彼女は冷静で有能で、スパイとして自分を、状況を、コントロールできている自信を持っている人間ですが、実はデーモンラヴァー社のスパイもヴォルフ社に潜伏していて、ディアーヌはどんどん窮地に落とされていくという話です。ディアーヌは長身で知的で洗練された美しさを持っていますが(彼女のイメージは、アニメの「攻殻機動隊」の草薙素子を思わせるような女性像に近いと言っていいでしょう。)、その彼女がレイプや殺人、監禁などに巻き込まれていくギャップとショックが現実感が喪失されていく感覚を作り出しています。
デーモンラヴァー社と、マンガトロニクス社のスパイ抗争が描かれるわけですが、フランス、アメリカ、東京、メキシコなどのさまざまな国、国籍の人間が話に関わってきます。今日における巨大企業というものが国よりも単位、範囲が大きくなり非常に広い活動をしている。そしてこの映画で多く出てくるインターネットもまた距離の概念が失われるので、場所、国境や、時差がかなりあやふやな中で、登場人物はさまざまな場所へ移動し続けています。
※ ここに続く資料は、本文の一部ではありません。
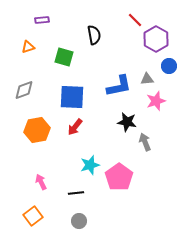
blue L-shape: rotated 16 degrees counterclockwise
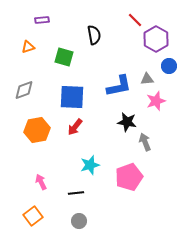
pink pentagon: moved 10 px right; rotated 16 degrees clockwise
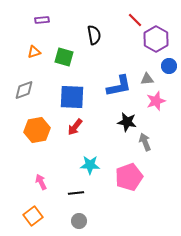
orange triangle: moved 6 px right, 5 px down
cyan star: rotated 18 degrees clockwise
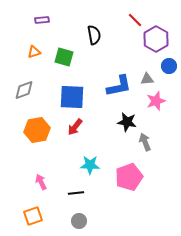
orange square: rotated 18 degrees clockwise
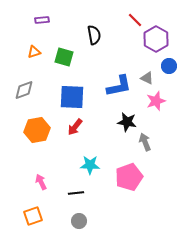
gray triangle: moved 1 px up; rotated 32 degrees clockwise
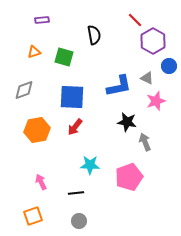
purple hexagon: moved 3 px left, 2 px down
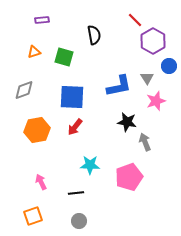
gray triangle: rotated 32 degrees clockwise
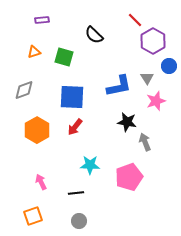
black semicircle: rotated 144 degrees clockwise
orange hexagon: rotated 20 degrees counterclockwise
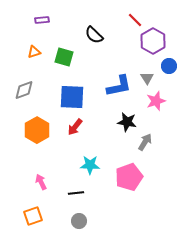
gray arrow: rotated 54 degrees clockwise
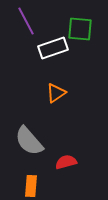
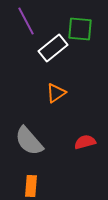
white rectangle: rotated 20 degrees counterclockwise
red semicircle: moved 19 px right, 20 px up
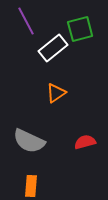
green square: rotated 20 degrees counterclockwise
gray semicircle: rotated 24 degrees counterclockwise
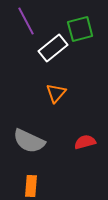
orange triangle: rotated 15 degrees counterclockwise
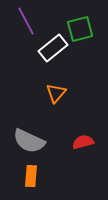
red semicircle: moved 2 px left
orange rectangle: moved 10 px up
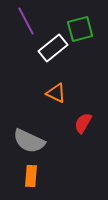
orange triangle: rotated 45 degrees counterclockwise
red semicircle: moved 19 px up; rotated 45 degrees counterclockwise
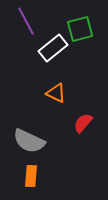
red semicircle: rotated 10 degrees clockwise
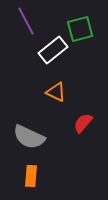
white rectangle: moved 2 px down
orange triangle: moved 1 px up
gray semicircle: moved 4 px up
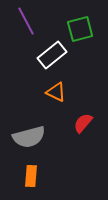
white rectangle: moved 1 px left, 5 px down
gray semicircle: rotated 40 degrees counterclockwise
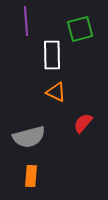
purple line: rotated 24 degrees clockwise
white rectangle: rotated 52 degrees counterclockwise
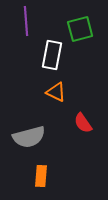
white rectangle: rotated 12 degrees clockwise
red semicircle: rotated 75 degrees counterclockwise
orange rectangle: moved 10 px right
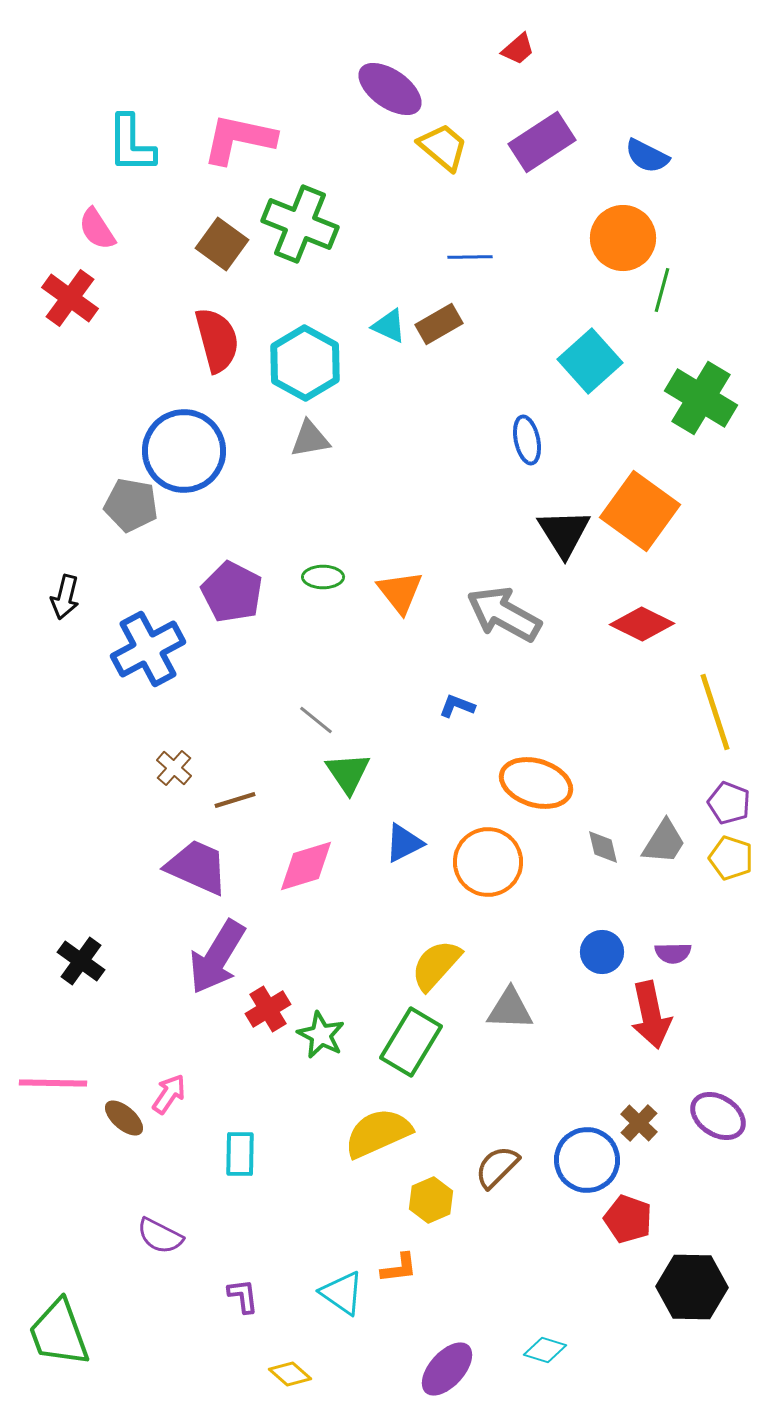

物語の設定が非常に複雑であるにもかかわらず、最小限の説明で展開されるこの映画では、車やガラス、エレベーター、ネットやポルノ映像の画面、ネオンが、独特のリズムとエモーションを作り出しています。音響はSonic Youthが担当していて、彼らは今回音楽的なものを抑制してかなり仕事に徹していますが、非常に効果的なものを作り出しています。
また、ヴァーチャルなものと現実的なものの境界線が危うい世界に関わりながら、さらスパイという二重性を強いられた主人公たちが、水面下の中でさまざまな抗争を繰り広げ、より過激さとスピード感を増していく。そういった中でアサイヤスは非常に映画におけるカメラの可能性を強く信じていて(これはヌーベルバーグ、ゴダールの意識を強く継承しているところです)、これが現実なのか、それともディアーヌが見ている悪夢なのかよくわからなくなっていく、つまり観客が証人、目撃者としての役割を見失っていく中で、逆にカメラに映し出される個々の要素は、物語に隷属されることない独特のエモーションを作り出していく。その感覚は非常に現代的で新しさを持っているものであり、アサイヤスのすばらしいところだと思います。
※添付している画像と映画は関係ありません。